*Task description*. Pick up the post on JavaScript asynchronous operations below, writing on from its last sentence.

Wednesday, January 22, 2014

Javascript Asynchronous Operations

Javascript is single threaded.  That's good.  But to take advantage of our ever increasing multi-processor world, we need to adopt functional solutions.  Thats where asynchronous operations come in.

Javascript applications that run in the browser or in node have asynchronous events occurring all the time.  This is especially true in node where most actions return results through asynchronous callbacks rather than direct return values.  This takes some time to get used to.

Consider the following recursive function/snippet:

var list = getList(); 
var nextListItem = function() {
    var item = list.pop();
 
    if (item) {
        // process the item...
        nextListItem();
    }
};
nextListItem();

The recursive list item processor will work fine if the list is a reasonable size.  But, if the list is huge, then one has to worry about the size of call stack.  With every iteration it grows by one call, so it may exceed memory limits and fail (in a very bad way) if there are too many iterations.


Now consider this small change:

var list = getList();
var nextListItem = function() {
    var item = list.pop();
 
    if (item) {
        setTimeout(function() {
            // process the item...
            nextListItem();
        }, 0);
    }
};
nextListItem();

The stack over-flow problem is now eliminated.  Why?  Because javascript's event system handles the recursion–not the call stack.  When nextListItem runs, if 'item' is true (not null) then the timeout function is defined and pushed to the event queue, then the function exits–and the call stack is now clear. When the event queue runs it's timed' out event, the item is processed and nextListItem is recursively called.

Again, the method is processed from start to finish without a direct recursive call, so the call-stack is again clear–regardless of the number of iterations.

*The data*.
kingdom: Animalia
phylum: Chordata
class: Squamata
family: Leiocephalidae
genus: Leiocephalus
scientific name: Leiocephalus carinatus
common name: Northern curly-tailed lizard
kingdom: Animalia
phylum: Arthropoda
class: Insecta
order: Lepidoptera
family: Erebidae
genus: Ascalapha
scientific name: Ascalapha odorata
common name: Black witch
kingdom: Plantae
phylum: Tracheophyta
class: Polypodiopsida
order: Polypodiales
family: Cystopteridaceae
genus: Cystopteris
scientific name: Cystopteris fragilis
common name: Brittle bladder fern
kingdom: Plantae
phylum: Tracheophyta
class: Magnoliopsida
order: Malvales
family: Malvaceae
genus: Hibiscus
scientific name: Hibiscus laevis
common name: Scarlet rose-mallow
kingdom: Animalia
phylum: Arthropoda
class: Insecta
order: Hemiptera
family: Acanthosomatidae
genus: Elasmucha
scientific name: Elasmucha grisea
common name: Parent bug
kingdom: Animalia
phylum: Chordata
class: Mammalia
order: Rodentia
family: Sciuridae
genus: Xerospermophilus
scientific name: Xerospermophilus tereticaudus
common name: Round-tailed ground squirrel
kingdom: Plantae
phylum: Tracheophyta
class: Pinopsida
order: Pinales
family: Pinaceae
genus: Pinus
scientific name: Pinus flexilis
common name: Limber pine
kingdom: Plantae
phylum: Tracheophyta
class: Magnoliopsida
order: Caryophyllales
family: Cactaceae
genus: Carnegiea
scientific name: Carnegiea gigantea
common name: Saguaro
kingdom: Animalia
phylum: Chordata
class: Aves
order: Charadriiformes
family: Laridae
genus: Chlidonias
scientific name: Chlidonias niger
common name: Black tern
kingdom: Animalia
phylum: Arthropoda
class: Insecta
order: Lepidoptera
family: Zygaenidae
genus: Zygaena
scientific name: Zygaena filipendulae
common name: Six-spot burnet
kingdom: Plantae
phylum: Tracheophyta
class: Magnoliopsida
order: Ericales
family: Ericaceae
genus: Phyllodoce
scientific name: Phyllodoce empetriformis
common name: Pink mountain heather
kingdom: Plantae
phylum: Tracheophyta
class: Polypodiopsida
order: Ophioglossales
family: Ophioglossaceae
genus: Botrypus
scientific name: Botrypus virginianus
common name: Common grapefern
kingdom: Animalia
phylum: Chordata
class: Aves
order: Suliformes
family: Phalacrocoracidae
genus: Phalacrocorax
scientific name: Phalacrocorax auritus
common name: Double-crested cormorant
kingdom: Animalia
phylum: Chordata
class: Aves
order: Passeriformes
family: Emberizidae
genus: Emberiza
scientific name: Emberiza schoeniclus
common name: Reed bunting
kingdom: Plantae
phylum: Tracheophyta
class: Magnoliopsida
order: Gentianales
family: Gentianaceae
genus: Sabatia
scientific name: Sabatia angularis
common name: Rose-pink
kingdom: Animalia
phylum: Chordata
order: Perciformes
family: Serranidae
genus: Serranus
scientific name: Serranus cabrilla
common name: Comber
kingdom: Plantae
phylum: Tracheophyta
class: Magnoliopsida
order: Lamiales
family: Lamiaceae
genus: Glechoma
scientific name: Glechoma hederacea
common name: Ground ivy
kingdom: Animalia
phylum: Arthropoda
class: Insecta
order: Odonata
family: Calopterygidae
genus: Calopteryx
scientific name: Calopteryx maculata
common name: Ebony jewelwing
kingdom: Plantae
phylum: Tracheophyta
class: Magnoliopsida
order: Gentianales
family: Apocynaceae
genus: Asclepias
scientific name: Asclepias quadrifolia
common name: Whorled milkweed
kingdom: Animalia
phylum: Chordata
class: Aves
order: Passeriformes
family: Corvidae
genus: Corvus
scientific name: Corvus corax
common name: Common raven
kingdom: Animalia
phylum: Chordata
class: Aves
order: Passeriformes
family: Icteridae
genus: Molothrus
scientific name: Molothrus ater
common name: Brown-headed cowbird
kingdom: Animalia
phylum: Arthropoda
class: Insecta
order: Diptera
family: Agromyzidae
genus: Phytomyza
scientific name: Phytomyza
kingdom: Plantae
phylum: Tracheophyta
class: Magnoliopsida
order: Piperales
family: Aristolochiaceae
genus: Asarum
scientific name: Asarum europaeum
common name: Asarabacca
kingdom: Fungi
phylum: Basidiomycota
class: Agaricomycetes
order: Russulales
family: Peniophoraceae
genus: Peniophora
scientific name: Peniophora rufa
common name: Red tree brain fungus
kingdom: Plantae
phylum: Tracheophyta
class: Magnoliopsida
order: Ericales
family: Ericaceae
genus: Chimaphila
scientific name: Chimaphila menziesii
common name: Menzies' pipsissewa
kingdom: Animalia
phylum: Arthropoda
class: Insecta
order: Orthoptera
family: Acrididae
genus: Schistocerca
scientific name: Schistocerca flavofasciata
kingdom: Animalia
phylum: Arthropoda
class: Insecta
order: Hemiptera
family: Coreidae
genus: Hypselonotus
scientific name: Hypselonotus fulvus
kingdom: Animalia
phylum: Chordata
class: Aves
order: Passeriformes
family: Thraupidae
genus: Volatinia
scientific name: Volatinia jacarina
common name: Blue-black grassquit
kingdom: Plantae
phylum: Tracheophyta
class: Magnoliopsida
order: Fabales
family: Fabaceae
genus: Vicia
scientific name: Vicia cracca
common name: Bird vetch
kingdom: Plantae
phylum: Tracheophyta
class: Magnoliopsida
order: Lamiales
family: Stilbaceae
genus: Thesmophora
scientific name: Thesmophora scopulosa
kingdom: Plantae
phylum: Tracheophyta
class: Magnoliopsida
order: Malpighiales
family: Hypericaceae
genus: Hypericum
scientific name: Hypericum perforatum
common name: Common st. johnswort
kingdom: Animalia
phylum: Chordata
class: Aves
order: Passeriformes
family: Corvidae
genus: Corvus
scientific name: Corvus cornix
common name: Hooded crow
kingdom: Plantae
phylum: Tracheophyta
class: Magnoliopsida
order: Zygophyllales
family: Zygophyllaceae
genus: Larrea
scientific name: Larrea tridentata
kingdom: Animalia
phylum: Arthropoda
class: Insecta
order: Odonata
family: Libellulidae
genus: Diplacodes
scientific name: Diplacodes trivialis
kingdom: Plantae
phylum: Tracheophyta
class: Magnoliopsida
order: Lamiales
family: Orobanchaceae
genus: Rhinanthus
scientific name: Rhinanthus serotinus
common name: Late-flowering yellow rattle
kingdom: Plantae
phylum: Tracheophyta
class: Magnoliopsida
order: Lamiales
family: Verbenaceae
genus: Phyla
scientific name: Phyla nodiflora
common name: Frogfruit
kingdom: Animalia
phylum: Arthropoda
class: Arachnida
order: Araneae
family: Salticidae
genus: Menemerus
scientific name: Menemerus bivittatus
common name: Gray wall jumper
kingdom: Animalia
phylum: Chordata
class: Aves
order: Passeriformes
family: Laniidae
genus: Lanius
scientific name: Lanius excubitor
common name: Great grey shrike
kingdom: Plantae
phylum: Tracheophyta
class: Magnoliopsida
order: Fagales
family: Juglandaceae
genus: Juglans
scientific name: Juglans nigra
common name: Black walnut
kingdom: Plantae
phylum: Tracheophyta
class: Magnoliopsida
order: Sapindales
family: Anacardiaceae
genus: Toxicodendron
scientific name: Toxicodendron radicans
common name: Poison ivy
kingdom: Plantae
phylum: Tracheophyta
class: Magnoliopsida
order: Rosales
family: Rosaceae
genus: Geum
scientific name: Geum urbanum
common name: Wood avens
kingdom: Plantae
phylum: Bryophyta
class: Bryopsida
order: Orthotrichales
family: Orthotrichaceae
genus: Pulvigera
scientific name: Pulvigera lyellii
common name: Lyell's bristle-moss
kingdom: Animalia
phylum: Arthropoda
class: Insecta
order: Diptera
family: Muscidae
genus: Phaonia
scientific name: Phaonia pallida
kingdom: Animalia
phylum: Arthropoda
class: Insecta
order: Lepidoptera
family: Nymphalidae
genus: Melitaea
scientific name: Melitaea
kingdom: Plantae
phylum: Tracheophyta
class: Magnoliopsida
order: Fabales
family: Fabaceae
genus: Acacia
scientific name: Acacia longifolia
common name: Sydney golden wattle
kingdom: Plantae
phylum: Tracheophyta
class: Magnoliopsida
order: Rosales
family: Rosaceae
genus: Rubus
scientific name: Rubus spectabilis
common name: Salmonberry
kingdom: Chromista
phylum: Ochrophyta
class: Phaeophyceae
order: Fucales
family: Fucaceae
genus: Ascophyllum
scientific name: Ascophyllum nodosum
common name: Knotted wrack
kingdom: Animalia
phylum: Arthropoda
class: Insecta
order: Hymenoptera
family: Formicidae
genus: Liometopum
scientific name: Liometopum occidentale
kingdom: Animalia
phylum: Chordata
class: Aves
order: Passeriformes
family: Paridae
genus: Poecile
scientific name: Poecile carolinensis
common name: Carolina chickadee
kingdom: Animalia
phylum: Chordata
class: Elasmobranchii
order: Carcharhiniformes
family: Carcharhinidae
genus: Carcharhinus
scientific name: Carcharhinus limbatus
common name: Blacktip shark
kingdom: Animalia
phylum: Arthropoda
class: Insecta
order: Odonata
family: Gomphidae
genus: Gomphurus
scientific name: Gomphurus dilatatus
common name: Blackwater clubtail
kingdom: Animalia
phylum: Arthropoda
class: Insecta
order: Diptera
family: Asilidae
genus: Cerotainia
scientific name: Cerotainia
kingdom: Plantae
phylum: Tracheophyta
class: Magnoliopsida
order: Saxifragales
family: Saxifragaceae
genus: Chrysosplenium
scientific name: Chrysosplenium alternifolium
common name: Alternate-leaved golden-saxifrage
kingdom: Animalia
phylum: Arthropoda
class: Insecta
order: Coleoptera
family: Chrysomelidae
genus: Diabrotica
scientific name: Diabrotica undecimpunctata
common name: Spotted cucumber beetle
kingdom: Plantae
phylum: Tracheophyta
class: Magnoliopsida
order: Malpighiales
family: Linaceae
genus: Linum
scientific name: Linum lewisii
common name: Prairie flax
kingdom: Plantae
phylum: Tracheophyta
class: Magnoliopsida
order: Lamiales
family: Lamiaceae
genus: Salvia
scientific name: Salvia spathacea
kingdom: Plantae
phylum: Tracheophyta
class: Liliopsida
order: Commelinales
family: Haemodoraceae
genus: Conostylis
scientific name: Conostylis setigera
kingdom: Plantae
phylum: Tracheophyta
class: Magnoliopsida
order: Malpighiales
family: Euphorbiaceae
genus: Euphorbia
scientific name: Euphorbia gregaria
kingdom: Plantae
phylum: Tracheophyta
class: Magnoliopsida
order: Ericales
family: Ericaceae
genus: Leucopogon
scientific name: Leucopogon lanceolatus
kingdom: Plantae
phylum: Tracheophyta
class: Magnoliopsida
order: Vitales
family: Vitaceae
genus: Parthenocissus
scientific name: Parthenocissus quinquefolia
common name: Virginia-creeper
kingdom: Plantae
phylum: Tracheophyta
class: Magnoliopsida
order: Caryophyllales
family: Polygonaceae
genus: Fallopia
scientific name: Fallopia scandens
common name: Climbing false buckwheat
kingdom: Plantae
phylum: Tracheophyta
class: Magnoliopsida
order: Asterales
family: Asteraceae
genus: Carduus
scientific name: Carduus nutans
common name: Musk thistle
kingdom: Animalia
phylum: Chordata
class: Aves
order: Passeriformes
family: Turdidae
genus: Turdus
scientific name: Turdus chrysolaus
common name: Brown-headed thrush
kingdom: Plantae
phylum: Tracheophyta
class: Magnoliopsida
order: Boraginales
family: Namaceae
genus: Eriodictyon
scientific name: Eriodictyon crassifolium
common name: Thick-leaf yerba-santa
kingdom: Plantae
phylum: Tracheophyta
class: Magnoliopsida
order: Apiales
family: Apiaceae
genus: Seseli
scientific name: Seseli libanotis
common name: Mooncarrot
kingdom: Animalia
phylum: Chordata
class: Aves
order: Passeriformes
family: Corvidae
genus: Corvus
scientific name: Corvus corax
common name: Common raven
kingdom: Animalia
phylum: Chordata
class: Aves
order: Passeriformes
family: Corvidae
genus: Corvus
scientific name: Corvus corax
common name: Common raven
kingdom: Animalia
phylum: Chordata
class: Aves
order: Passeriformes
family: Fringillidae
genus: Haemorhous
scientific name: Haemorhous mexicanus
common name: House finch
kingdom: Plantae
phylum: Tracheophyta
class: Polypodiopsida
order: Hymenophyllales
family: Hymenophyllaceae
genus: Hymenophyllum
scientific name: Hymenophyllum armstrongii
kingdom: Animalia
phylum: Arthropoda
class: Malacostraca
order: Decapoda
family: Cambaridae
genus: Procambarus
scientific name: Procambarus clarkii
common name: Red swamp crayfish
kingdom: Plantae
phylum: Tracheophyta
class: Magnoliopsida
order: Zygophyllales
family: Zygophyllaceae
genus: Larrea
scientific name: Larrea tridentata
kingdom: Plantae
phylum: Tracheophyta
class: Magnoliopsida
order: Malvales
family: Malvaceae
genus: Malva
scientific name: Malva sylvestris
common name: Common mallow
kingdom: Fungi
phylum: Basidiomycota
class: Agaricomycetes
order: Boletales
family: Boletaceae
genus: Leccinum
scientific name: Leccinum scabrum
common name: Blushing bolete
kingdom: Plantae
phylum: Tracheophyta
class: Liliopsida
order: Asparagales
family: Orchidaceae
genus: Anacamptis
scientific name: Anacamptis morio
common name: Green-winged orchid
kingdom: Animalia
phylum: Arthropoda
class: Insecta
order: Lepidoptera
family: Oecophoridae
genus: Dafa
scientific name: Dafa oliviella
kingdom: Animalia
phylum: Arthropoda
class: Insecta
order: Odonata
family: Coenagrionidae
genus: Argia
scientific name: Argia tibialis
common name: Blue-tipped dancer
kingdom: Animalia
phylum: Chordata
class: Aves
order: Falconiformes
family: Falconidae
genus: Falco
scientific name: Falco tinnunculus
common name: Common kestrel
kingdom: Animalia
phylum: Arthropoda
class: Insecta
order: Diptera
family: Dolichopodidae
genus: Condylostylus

*Result of the exercise*.
Now consider this example:

var userList,
    cleverProgrammerBonus = 10000;

var userUpdateCallback = function(err) {
    if (err) return updateCompleteCallback( err );
    nextUser();
};
var nextUser = function() {
    var user = userList.pop();
    if (user) {
        user.pay += cleverProgrammerBonus;
        dao.updateUser( user, userUpdateCallback );
    } else {
        updateCompleteCallback();
    }
};
var userFetchCallback = function(err, list) {
    if (err) return updateCompleteCallback( err );
    userList = list;
    nextUser();
};
dao.fetchUsers( userFetchCallback );



As with most functional, asynchronous solutions, it's best to start at the bottom–the dao fetch of users.  The fetch callback sets the user list then invokes the recursive nextUser() to get the iteration started.  Then the user is updated asynchronously, and when it completes updateUpdateCallback is invoked.  This callback continues the recursion by invoking nextUser.  This is repeated until the list is empty.

There isn't a need for setInterval ( or nextTick() ) because the dao calls to update the user are asynchronous–always invoked from the event queue, not the call stack. So the call stack remains static no matter how many users are in the list.

Its also important to realize that the function dao.updateUser doesn't really start working until nextUser has exited. It's queued to do some work, but not at the direction of the call stack–just the event queue.

Asynchronous event driven operations.  Another reason to love coding in javascript.